Yes, there are moments when I can look past the inaccessible model of me, so to accept my mirrored reflection (and, at best, the person behind the reflection). Nevertheless, always my mind’s eye can visualize the picture of my perfect self.


In yesterday’s sermon, I spoke of our common human dignity as created in God’s image. At the time, I wasn’t conscious that I wasn’t referring to myself (whom I know all too well: my little good and my lot of bad!), but rather to everyone else.

A dear friend, Teri Wiedeman-Rouse, responding to the sermon wrote, in part: “Ah, dignity! We all have it. We just don’t all see it in ourselves…”

Aha, thank you, Teri! My seeing dignity in others, I can and will do. Seeing it in myself? Not so much.

So, taking to heart Teri’s counsel, I behold this saving grace: When I, with my soul’s sight, can see how God sees me – in the words of the psalmist, “fearfully and wonderfully made,” and in the words of the Apostle Paul, “a new creation” – then I can forswear my perfect self, and relax and rejoice in the me who I am!

© 2021 PRA

Endnote: Psalm 139.14; 2 Corinthians 5.7

4 thoughts on “Some things I have learned #20

  1. Paul,

    I really appreciate Terri’s counsel and that you’re in a place where you can relax and rejoice in the YOU that you ARE!! Many others rejoice in that as well.

    I’ve always believed that dreams show us what some of our potential options are and then our life unfolds according to God’s plan. I’d love to see the flip side of this post, where you share all of the accomplishments you have achieved in your almost 70 years of life, like maybe what you see as your Top 10 List. It’s so interesting how others see us so differently from how we see ourselves.


    Liked by 1 person

  2. Ah, Loretta, always, you are kind to me: “…I’d love to see the flip side of this post, where you share all of the accomplishments you have achieved in your almost 70 years of life, like maybe what you see as your Top 10 List…”

    Your comment brings to mind a seminar I attended, now, many years ago. The focus was on individual accomplishments. The facilitators, initially, asked each of us to name one accomplishment, and then to describe what we had done to make it happen. To a person, each of us began to speak of the cooperation and shared gifts of others who joined in, taking part to achieve the goal. The facilitators said, as I recall, “No, we want to know what YOU did!” It was an eye-opening moment for each of us. For none of us, at first, would have thought to speak only of ourselves. Perhaps out of modesty or, in fact, truly believing that none of us stands alone to do anything (which I believe to be true!).
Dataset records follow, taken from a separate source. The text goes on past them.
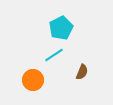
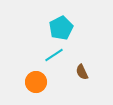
brown semicircle: rotated 133 degrees clockwise
orange circle: moved 3 px right, 2 px down
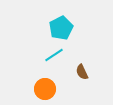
orange circle: moved 9 px right, 7 px down
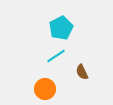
cyan line: moved 2 px right, 1 px down
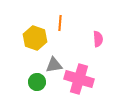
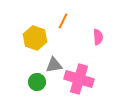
orange line: moved 3 px right, 2 px up; rotated 21 degrees clockwise
pink semicircle: moved 2 px up
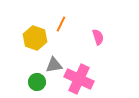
orange line: moved 2 px left, 3 px down
pink semicircle: rotated 14 degrees counterclockwise
pink cross: rotated 8 degrees clockwise
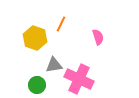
green circle: moved 3 px down
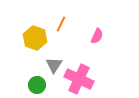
pink semicircle: moved 1 px left, 1 px up; rotated 42 degrees clockwise
gray triangle: rotated 48 degrees counterclockwise
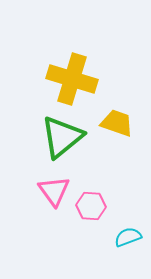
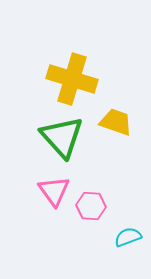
yellow trapezoid: moved 1 px left, 1 px up
green triangle: rotated 33 degrees counterclockwise
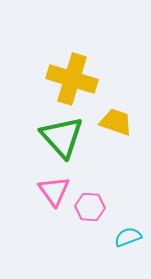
pink hexagon: moved 1 px left, 1 px down
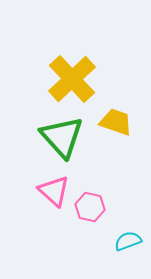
yellow cross: rotated 30 degrees clockwise
pink triangle: rotated 12 degrees counterclockwise
pink hexagon: rotated 8 degrees clockwise
cyan semicircle: moved 4 px down
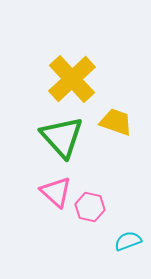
pink triangle: moved 2 px right, 1 px down
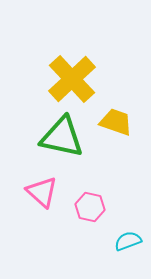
green triangle: rotated 36 degrees counterclockwise
pink triangle: moved 14 px left
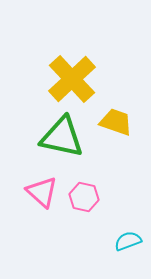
pink hexagon: moved 6 px left, 10 px up
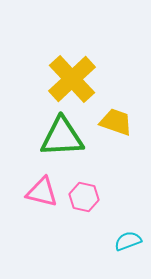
green triangle: rotated 15 degrees counterclockwise
pink triangle: rotated 28 degrees counterclockwise
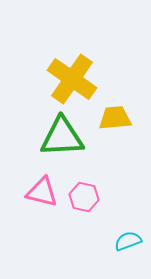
yellow cross: rotated 12 degrees counterclockwise
yellow trapezoid: moved 1 px left, 4 px up; rotated 24 degrees counterclockwise
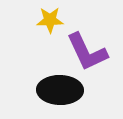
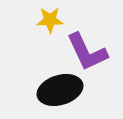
black ellipse: rotated 18 degrees counterclockwise
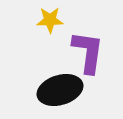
purple L-shape: moved 1 px right; rotated 147 degrees counterclockwise
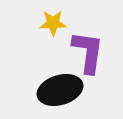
yellow star: moved 3 px right, 3 px down
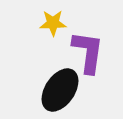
black ellipse: rotated 39 degrees counterclockwise
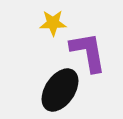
purple L-shape: rotated 18 degrees counterclockwise
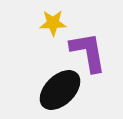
black ellipse: rotated 12 degrees clockwise
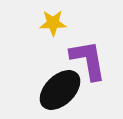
purple L-shape: moved 8 px down
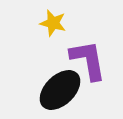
yellow star: rotated 16 degrees clockwise
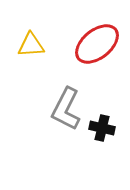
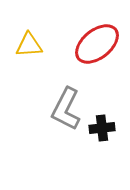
yellow triangle: moved 2 px left
black cross: rotated 20 degrees counterclockwise
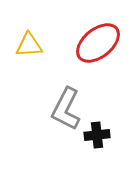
red ellipse: moved 1 px right, 1 px up
black cross: moved 5 px left, 7 px down
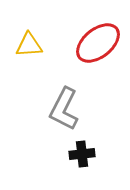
gray L-shape: moved 2 px left
black cross: moved 15 px left, 19 px down
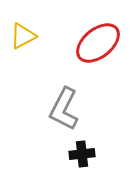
yellow triangle: moved 6 px left, 9 px up; rotated 24 degrees counterclockwise
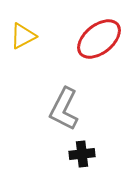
red ellipse: moved 1 px right, 4 px up
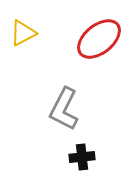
yellow triangle: moved 3 px up
black cross: moved 3 px down
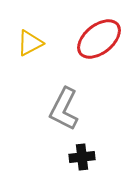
yellow triangle: moved 7 px right, 10 px down
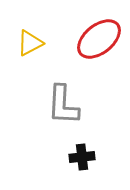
gray L-shape: moved 1 px left, 4 px up; rotated 24 degrees counterclockwise
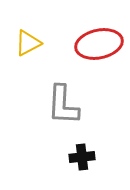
red ellipse: moved 5 px down; rotated 27 degrees clockwise
yellow triangle: moved 2 px left
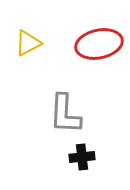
gray L-shape: moved 2 px right, 9 px down
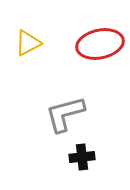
red ellipse: moved 1 px right
gray L-shape: rotated 72 degrees clockwise
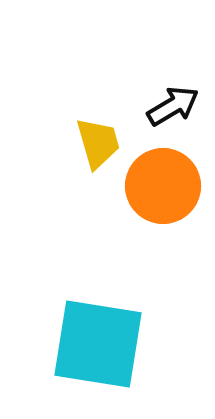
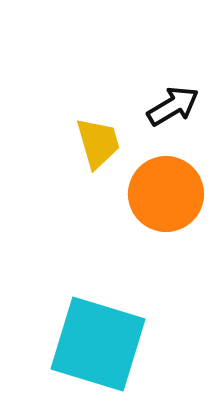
orange circle: moved 3 px right, 8 px down
cyan square: rotated 8 degrees clockwise
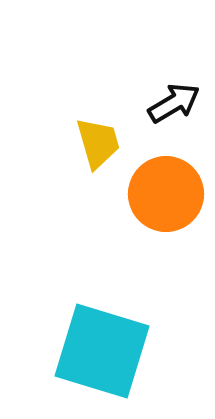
black arrow: moved 1 px right, 3 px up
cyan square: moved 4 px right, 7 px down
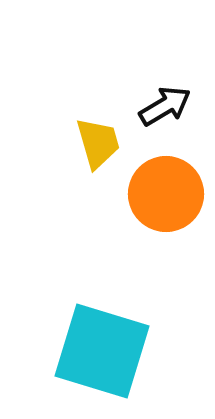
black arrow: moved 9 px left, 3 px down
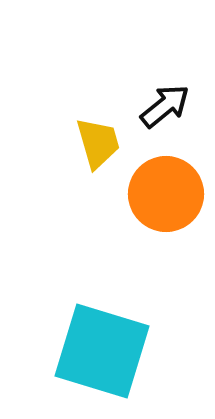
black arrow: rotated 8 degrees counterclockwise
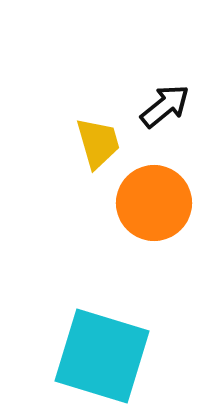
orange circle: moved 12 px left, 9 px down
cyan square: moved 5 px down
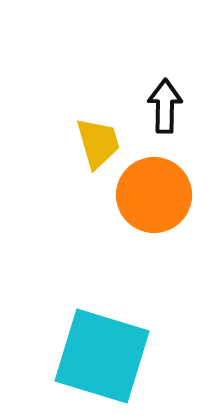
black arrow: rotated 50 degrees counterclockwise
orange circle: moved 8 px up
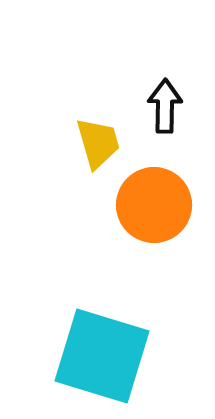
orange circle: moved 10 px down
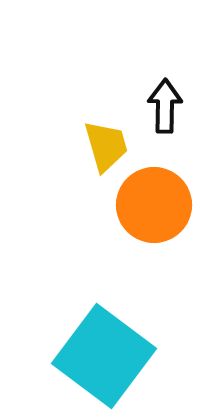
yellow trapezoid: moved 8 px right, 3 px down
cyan square: moved 2 px right; rotated 20 degrees clockwise
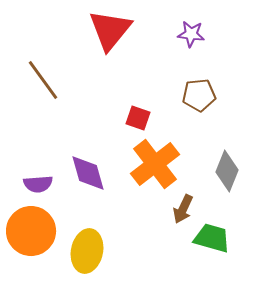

Nevertheless, the facilitators then said, “If we are taught to learn from our mistakes, why cannot we also learn from our successes. And in order to do that, we, each and all, must claim our personal, individual contributions.”

    I share this with you, which, again your recommendation above brought to mind (for I hadn’t thought about this experience in years), for I will ponder producing a flip side of this post! AND your counsel that I prepare a Top 10 List reminds me of our collaboration on my book of sermons. For you asked me, “What are your top sermons? Make a list and we’ll go from there!”

    Love you

    Liked by 2 people

  3. YES!!!!! I remember that sermon conversation!!! It’s time for the next book of sermons now right??? I look forward to reading the flip side of this post!!
    Love ya back!!

    Liked by 1 person

  4. Hmmm, I don’t think there will be another book of sermons, Loretta. However, your idea about the flip-side of this post intrigues me. I’ll have to ponder that.